• [SOURCE DATA]:
+++

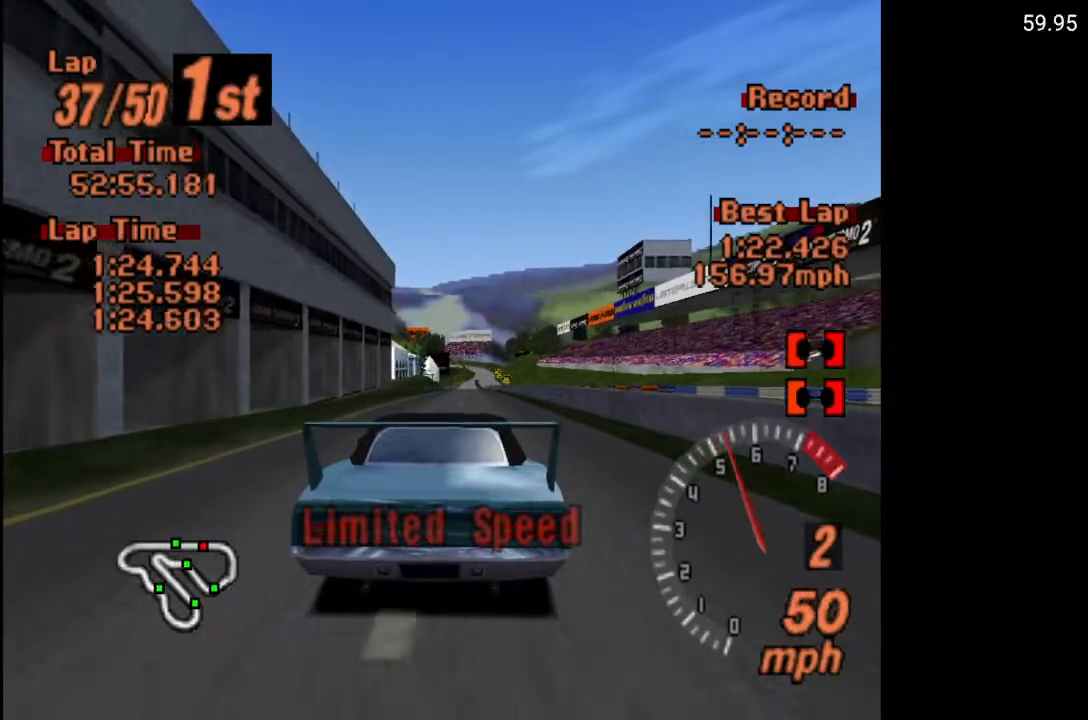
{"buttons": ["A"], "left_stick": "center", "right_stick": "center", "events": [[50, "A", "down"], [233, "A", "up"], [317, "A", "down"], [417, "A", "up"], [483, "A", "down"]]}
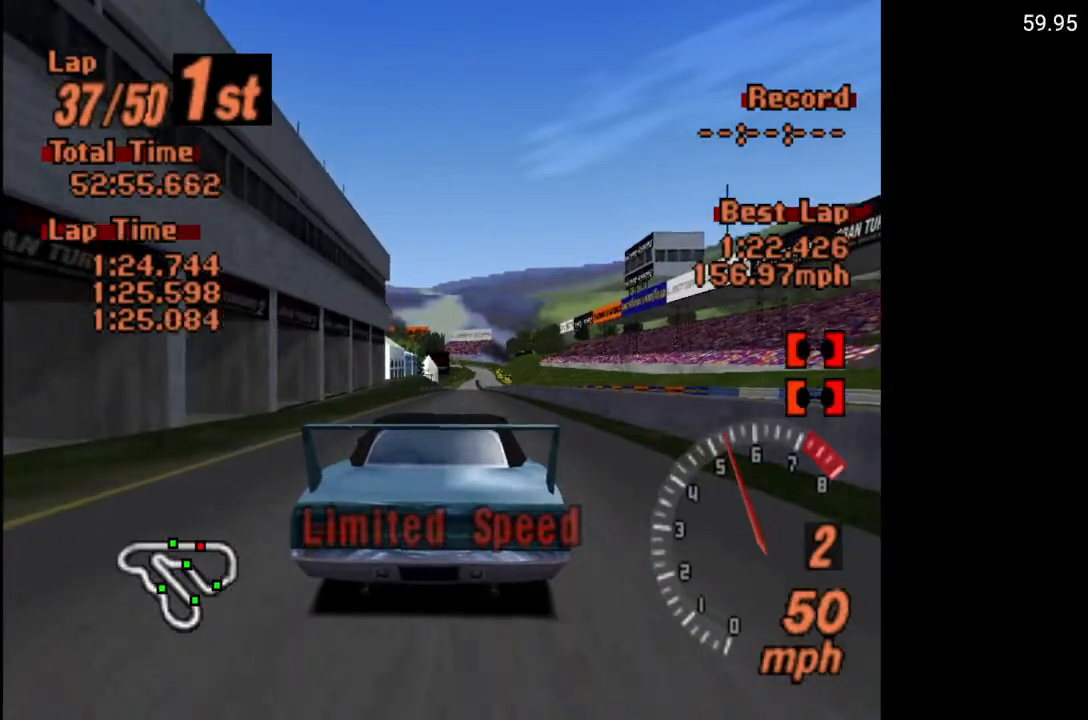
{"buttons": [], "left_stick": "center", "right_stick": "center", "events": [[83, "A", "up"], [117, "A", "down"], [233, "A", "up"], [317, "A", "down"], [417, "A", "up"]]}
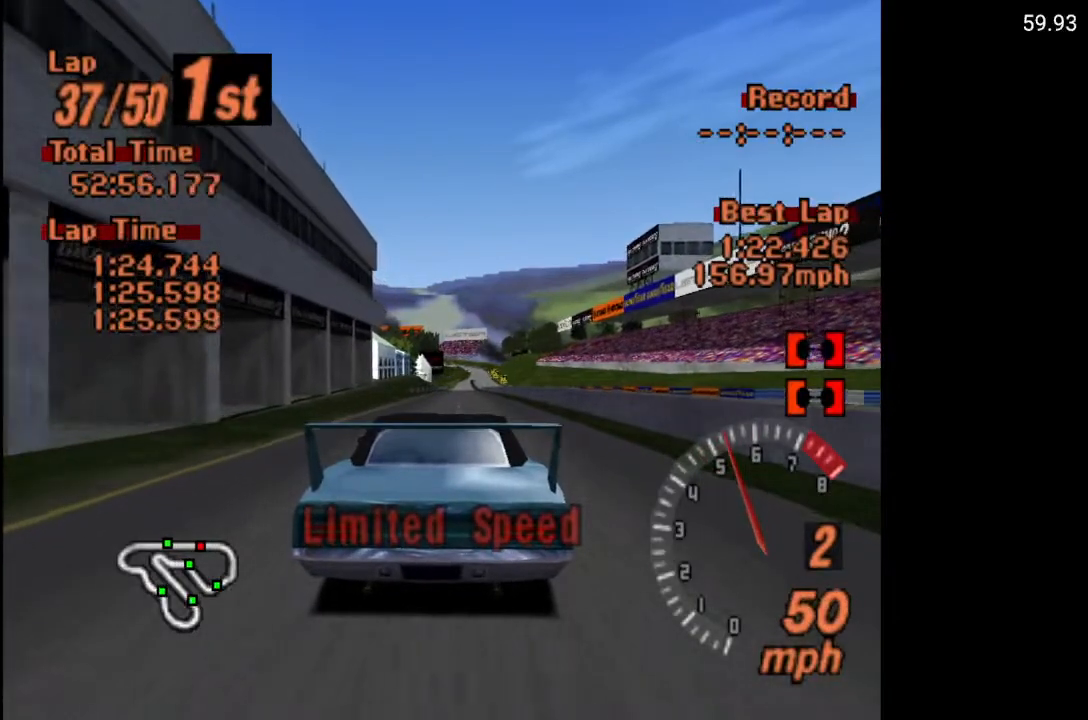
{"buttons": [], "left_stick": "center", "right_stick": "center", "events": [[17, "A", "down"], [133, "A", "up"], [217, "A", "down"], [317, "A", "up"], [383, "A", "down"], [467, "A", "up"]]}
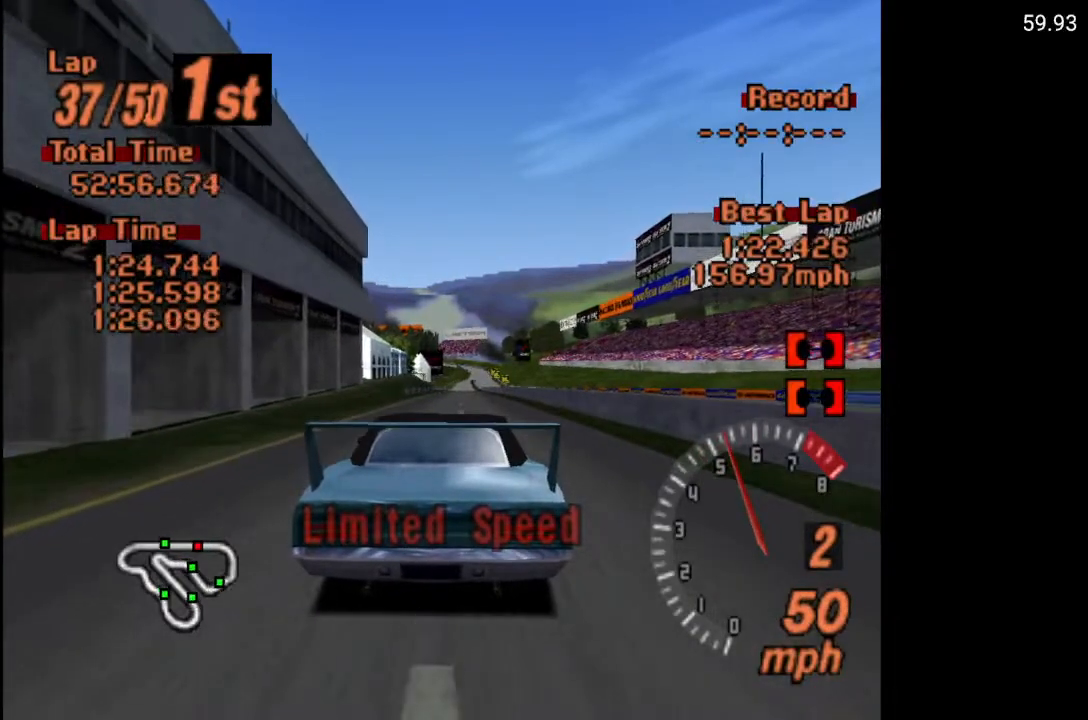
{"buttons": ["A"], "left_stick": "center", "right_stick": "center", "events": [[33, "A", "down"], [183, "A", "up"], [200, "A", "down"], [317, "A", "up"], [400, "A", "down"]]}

+++

• [WORK ORDER]:
Could you give the listing above again word for word, without any pictures?

• [EXERCISE ANSWER]:
{"buttons": ["A"], "left_stick": "center", "right_stick": "center", "events": [[50, "A", "down"], [233, "A", "up"], [317, "A", "down"], [417, "A", "up"], [483, "A", "down"]]}
{"buttons": [], "left_stick": "center", "right_stick": "center", "events": [[83, "A", "up"], [117, "A", "down"], [233, "A", "up"], [317, "A", "down"], [417, "A", "up"]]}
{"buttons": [], "left_stick": "center", "right_stick": "center", "events": [[17, "A", "down"], [133, "A", "up"], [217, "A", "down"], [317, "A", "up"], [383, "A", "down"], [467, "A", "up"]]}
{"buttons": ["A"], "left_stick": "center", "right_stick": "center", "events": [[33, "A", "down"], [183, "A", "up"], [200, "A", "down"], [317, "A", "up"], [400, "A", "down"]]}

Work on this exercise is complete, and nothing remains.